EXCERPTED PASSAGE:
□ □ □

42.2.4.1 Installation and Basic Usage
# Install from GitHub
devtools::install_github("joachim-gassen/rdfanalysis")The rdfanalysis package focuses on documenting and visualizing researcher degrees of freedom throughout the research process (Figure ??), from data collection to model specification:
library(rdfanalysis)
# Load example estimates from the package documentation
load(url("https://joachim-gassen.github.io/data/rdf_ests.RData"))
# Generate specification curve
# The package expects a dataframe with estimates and confidence bounds
plot_rdf_spec_curve(
ests, # Dataframe with estimates
"est", # Column name for point estimates
"lb", # Column name for lower confidence bound
"ub" # Column name for upper confidence bound
)
This level of transparency is particularly valuable for addressing concerns about p-hacking and researcher degrees of freedom.
42.3 Coefficient Stability
Beyond specification curve analysis, another crucial aspect of sensitivity analysis is assessing whether your estimates are robust to potential omitted variable bias. Even with comprehensive controls, unobserved confounders may threaten causal inference.
42.3.1 Theoretical Foundation: The Oster (2019) Approach
Oster’s (2019) influential paper provides a formal framework for assessing omitted variable bias. The key insight is that coefficient stability alone is insufficient, we need to consider both coefficient stability and \(R^2\) movement to evaluate the likely impact of unobservables.

□ □ □

INSTRUCTIONS:
[1] Can you repeat the excerpt word for word, everything from "This level of" down to "threaten causal inference."?
[2] Tally the lines of the records below that contain the string "kern". How many are there? Reply with the number only.
The excerpt and the records were drawn from unrelated sources.

□ □ □

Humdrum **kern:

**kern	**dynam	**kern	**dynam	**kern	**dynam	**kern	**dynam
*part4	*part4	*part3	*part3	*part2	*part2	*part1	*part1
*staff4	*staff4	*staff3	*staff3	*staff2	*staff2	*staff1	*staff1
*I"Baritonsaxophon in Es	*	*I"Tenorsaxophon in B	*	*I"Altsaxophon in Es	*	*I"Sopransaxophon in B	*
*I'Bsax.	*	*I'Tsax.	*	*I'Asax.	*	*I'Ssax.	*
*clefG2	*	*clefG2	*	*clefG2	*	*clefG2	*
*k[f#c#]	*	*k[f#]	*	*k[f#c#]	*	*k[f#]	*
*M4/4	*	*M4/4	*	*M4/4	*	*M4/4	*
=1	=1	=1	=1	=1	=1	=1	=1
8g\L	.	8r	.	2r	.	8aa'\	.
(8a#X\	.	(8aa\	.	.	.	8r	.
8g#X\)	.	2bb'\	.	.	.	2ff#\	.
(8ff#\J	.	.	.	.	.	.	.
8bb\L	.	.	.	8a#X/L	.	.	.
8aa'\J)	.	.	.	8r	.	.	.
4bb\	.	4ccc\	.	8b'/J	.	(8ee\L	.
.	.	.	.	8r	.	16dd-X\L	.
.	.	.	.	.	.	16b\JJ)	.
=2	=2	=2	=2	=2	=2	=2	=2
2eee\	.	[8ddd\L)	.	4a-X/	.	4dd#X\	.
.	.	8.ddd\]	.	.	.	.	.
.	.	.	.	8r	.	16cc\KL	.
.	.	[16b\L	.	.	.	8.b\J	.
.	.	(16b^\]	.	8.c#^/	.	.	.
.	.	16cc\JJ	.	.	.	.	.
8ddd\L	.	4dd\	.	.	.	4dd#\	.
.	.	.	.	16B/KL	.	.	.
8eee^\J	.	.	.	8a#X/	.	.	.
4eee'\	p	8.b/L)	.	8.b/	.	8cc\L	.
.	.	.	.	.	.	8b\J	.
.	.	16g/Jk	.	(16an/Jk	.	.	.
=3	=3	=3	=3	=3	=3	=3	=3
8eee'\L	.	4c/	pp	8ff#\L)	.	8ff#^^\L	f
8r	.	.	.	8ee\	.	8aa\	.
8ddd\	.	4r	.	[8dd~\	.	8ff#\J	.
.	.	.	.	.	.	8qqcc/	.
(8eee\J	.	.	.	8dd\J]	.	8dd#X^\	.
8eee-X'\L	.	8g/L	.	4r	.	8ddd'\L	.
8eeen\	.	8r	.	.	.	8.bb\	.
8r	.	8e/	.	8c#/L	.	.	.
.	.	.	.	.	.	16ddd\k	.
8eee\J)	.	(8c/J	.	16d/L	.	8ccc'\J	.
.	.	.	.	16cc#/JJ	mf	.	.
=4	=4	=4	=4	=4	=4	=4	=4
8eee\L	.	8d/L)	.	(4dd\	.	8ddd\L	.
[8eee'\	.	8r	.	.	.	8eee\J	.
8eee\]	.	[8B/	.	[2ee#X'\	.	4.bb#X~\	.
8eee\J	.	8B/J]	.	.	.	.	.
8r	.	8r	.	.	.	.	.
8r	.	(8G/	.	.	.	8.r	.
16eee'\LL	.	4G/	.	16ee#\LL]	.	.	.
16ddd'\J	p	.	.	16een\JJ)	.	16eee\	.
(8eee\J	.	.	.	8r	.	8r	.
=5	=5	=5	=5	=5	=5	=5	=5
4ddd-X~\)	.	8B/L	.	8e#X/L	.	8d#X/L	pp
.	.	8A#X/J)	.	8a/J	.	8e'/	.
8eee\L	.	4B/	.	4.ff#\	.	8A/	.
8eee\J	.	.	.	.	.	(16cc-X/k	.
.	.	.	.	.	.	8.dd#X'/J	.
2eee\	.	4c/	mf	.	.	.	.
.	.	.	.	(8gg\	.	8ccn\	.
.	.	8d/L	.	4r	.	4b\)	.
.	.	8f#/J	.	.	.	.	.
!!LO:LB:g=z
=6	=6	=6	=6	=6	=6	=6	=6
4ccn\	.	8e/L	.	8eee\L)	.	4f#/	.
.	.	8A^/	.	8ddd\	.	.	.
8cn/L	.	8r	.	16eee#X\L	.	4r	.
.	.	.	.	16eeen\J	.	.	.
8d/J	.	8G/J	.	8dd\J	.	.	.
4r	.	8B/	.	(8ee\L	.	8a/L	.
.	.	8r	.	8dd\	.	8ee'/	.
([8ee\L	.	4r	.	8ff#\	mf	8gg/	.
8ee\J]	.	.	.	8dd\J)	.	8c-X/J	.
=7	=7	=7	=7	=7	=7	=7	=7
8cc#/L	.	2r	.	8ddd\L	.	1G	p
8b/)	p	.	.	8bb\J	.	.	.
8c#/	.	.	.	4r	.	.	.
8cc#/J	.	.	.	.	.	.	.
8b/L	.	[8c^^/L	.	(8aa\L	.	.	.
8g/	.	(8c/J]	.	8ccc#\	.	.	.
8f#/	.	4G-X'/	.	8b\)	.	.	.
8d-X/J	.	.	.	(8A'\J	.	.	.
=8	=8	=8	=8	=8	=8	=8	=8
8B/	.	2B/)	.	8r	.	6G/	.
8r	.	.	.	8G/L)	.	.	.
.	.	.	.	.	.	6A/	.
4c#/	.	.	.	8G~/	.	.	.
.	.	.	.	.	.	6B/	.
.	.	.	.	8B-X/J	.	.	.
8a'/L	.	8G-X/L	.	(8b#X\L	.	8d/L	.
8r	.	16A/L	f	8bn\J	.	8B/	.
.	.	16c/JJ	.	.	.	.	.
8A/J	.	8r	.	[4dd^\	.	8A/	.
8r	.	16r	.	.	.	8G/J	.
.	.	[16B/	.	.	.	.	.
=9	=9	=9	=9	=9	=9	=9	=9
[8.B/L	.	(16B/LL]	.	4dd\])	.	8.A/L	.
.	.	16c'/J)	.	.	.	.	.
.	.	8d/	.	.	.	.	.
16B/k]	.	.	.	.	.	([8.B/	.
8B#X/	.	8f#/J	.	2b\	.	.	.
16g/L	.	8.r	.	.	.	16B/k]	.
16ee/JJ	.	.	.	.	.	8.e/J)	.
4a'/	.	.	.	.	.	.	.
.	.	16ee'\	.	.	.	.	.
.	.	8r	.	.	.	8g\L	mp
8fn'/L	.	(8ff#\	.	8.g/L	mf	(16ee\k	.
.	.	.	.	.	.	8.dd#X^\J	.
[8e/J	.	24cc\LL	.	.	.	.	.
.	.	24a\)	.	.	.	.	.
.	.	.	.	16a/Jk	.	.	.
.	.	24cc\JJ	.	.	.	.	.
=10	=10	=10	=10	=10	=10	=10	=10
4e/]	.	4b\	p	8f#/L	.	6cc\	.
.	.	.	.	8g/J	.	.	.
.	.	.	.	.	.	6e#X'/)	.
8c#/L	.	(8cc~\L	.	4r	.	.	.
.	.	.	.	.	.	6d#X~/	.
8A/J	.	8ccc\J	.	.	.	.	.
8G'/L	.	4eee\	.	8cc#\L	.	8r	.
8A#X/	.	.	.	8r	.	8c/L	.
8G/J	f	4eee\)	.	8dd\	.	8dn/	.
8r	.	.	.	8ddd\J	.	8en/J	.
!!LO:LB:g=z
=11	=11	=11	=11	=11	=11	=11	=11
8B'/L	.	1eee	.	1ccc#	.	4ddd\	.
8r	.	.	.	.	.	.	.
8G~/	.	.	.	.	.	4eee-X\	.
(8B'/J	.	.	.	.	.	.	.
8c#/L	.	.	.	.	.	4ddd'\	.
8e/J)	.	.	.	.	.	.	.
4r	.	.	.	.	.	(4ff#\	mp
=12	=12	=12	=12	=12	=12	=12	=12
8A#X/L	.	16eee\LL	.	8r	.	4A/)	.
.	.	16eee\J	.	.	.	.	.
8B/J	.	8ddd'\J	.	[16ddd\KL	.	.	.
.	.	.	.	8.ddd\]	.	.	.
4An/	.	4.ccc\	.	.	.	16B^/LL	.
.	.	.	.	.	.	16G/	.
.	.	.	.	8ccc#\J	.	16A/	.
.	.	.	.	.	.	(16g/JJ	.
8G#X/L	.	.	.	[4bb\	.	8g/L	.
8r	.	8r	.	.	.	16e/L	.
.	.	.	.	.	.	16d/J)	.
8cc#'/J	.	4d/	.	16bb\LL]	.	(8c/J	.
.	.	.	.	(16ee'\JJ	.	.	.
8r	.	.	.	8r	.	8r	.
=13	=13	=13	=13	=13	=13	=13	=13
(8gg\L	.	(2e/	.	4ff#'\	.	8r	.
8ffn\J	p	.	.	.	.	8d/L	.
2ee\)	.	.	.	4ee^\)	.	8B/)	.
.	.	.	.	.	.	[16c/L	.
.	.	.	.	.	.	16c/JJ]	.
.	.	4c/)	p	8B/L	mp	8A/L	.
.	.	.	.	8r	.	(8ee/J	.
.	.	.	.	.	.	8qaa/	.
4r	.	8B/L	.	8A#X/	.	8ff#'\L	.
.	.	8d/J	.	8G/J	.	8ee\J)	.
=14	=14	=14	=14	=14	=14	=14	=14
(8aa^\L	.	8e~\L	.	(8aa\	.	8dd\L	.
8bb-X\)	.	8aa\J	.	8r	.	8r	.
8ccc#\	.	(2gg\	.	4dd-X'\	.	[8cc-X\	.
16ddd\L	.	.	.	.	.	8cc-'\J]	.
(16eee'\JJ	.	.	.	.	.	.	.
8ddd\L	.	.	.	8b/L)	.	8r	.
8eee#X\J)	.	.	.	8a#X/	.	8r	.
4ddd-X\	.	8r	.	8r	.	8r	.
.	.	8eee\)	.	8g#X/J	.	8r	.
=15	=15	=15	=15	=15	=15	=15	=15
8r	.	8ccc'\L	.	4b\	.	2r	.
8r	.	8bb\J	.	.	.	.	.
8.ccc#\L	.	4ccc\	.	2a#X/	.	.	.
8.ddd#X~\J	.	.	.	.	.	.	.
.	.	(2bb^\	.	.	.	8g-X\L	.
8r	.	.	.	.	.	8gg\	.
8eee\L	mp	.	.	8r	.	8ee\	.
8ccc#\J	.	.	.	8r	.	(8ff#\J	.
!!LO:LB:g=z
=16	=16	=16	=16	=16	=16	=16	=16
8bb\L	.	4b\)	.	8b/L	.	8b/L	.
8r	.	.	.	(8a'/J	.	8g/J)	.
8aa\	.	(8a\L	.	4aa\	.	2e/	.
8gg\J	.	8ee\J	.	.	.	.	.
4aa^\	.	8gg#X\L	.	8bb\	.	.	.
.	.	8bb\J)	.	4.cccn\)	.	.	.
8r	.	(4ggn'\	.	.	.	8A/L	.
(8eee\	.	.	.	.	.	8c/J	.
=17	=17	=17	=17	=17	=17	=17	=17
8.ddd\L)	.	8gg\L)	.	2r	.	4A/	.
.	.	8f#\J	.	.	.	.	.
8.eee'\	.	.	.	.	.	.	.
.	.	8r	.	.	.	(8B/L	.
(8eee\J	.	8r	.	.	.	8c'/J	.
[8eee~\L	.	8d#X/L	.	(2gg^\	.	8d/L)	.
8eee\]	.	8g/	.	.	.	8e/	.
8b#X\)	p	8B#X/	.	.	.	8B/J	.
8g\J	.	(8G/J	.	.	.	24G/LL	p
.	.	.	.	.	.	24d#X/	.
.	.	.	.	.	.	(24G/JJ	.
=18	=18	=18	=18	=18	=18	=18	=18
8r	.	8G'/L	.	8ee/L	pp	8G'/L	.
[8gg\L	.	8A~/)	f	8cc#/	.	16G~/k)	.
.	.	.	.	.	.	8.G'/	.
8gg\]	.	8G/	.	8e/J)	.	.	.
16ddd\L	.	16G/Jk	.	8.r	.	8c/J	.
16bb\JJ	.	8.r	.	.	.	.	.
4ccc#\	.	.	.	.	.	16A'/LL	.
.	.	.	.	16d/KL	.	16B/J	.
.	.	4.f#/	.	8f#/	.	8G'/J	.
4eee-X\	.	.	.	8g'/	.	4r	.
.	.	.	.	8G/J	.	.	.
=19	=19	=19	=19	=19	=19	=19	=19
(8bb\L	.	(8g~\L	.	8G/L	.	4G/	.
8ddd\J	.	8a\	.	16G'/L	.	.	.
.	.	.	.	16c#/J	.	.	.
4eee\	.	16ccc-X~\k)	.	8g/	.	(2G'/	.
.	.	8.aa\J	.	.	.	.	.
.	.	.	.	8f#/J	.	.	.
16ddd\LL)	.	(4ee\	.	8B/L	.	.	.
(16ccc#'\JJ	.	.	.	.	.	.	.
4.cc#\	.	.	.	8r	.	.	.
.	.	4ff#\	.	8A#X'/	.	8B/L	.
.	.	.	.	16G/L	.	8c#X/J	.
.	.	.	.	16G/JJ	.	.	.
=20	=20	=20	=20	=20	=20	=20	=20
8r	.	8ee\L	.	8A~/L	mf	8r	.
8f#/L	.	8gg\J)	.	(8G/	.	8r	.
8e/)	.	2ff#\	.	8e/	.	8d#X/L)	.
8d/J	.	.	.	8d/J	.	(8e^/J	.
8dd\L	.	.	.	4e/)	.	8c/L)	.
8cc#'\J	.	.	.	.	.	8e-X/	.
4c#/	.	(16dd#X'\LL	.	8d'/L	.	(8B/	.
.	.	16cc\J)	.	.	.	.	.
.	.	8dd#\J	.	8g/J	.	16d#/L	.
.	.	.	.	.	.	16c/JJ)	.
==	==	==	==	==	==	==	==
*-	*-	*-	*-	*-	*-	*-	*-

□ □ □

TASK-BY-TASK OUTPUTS:
[1]
This level of transparency is particularly valuable for addressing concerns about p-hacking and researcher degrees of freedom.
42.3 Coefficient Stability
Beyond specification curve analysis, another crucial aspect of sensitivity analysis is assessing whether your estimates are robust to potential omitted variable bias. Even with comprehensive controls, unobserved confounders may threaten causal inference.

[2] 2